Toutes les parties qui s’opposent concernant la réforme des retraites ont leurs « lignes rouges ». Parmi celles-ci, l’âge de départ, la durée de cotisation, les trimestres acquis, l’index seniors…

La « ligne rouge » est, dans la novlangue politique, parmi les concepts les plus populaires en ces temps de conflit social concernant les retraites. Telle organisation ne veut pas entendre parler d’augmentation des cotisations, telle autre estime qu’il faut des dérogations pour les carrières longues, etc. Nous avons tenté de recenser au moins une partie de ces limites voulues infranchissables dans le cadre de la réforme des retraites présentée par le gouvernement d’Elisabeth Borne.

Age : 64 ans, ce « n’est plus négociable » selon la première ministre

→ L’âge de départ à la retraite sera repoussé de 62 à 64 ans si la réforme est votée en l’état ; elle accélère également le « calendrier Touraine » de la réforme de 2014, qui augmente progressivement le nombre de trimestres à cotiser selon son année de naissance.

Les oppositions : c’est le point le plus emblématique de la réforme, celui qui crispe le plus ses adversaires. Les syndicats de salariés s’y opposent, tout comme les groupes d’opposition à l’Assemblée, à l’exception des députés Les Républicains (LR). Plusieurs centaines d’amendements ont été déposées pour abroger ce recul de l’âge de départ, inclus dans l’article 7, et 4 600 en tout concernant ce dernier et ses autres dispositions – comme les 172 trimestres de cotisation (soit quarante-trois ans) de la réforme Touraine qui ne devaient s’appliquer qu’à celles et ceux nés après le 1er janvier 1973, finalement ce sera huit ans plus tôt, le 1er janvier 1965.

Le gouvernement : Elisabeth Borne n’entend pas discuter le report de l’âge de départ à la retraite de 62 à 64 ans. « C’est nécessaire pour assurer l’équilibre du système », déclarait, dimanche 29 janvier, la première ministre, et c’est « le compromis que nous avons proposé après avoir entendu les organisations patronales et syndicales ». Au départ, l’âge de 65 ans avait été mentionné par le chef de l’Etat, avant de céder une année de cotisation et d’arriver à 64 ans, après négociation avec son allié du MoDem François Bayrou.

DONNÉES FOURNIES —

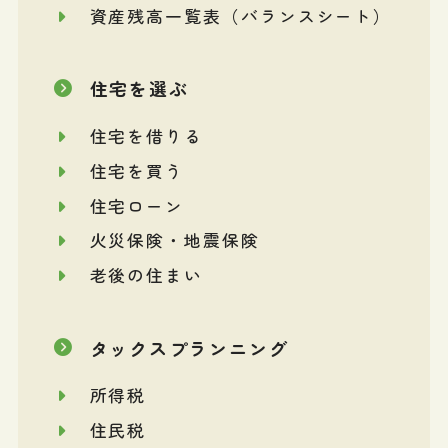
資産残高一覧表（バランスシート）
住宅を選ぶ
住宅を借りる
住宅を買う
住宅ローン
火災保険・地震保険
老後の住まい
タックスプランニング
所得税
住民税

CONSIGNE —
Prolongez l’extrait sur les « lignes rouges » de la réforme des retraites en reprenant juste après sa dernière phrase.

RÉPONSE ATTENDUE —
Augmenter les cotisations : une « ligne rouge » pour le gouvernement

→ Afin de garantir l’équilibre du système, il est techniquement possible d’augmenter les cotisations patronales et/ou salariales plutôt que d’allonger le temps de cotisation.

Les oppositions : plusieurs personnalités politiques ont proposé d’augmenter les cotisations des salariés et des entreprises pour améliorer le financement du système de retraites : 4,50 euros par mois pour Yannick Jadot (Europe Ecologie-Les Verts, EELV), « 2 ou 3 euros » mensuels pour Cyril Chabanier, le président de la CFTC.

Plusieurs amendements ont été déposés afin de souligner que le déficit du système actuel ne dépasserait pas 0,5 à 0,8 point de PIB d’ici à 2032, avant un retour progressif « à l’équilibre à l’horizon 2070 », comme dans celui de la députée du Rhône Marie-Charlotte Garin (Nouvelle Union populaire écologique et sociale, Nupes). Un déficit qui pourrait être jugulé en augmentant les parts payées respectivement par les salariés et par leurs employeurs.

Le gouvernement : questionné sur l’activation de ce levier pour combler les déficits à venir, le gouvernement s’est montré inflexible, ayant pour totem de ne « pas augmenter le coût du travail ». C’est « une ligne rouge », répète Mme Borne, par exemple le 3 janvier sur Franceinfo.

Durée de cotisation pour les carrières longues : un totem pour Les Républicains

→ Sans une dérogation, les salariés qui ont commencé à travailler avant 21 ans pourraient devoir cotiser plus que les quarante-quatre ans prévus par la réforme pour éviter la décote.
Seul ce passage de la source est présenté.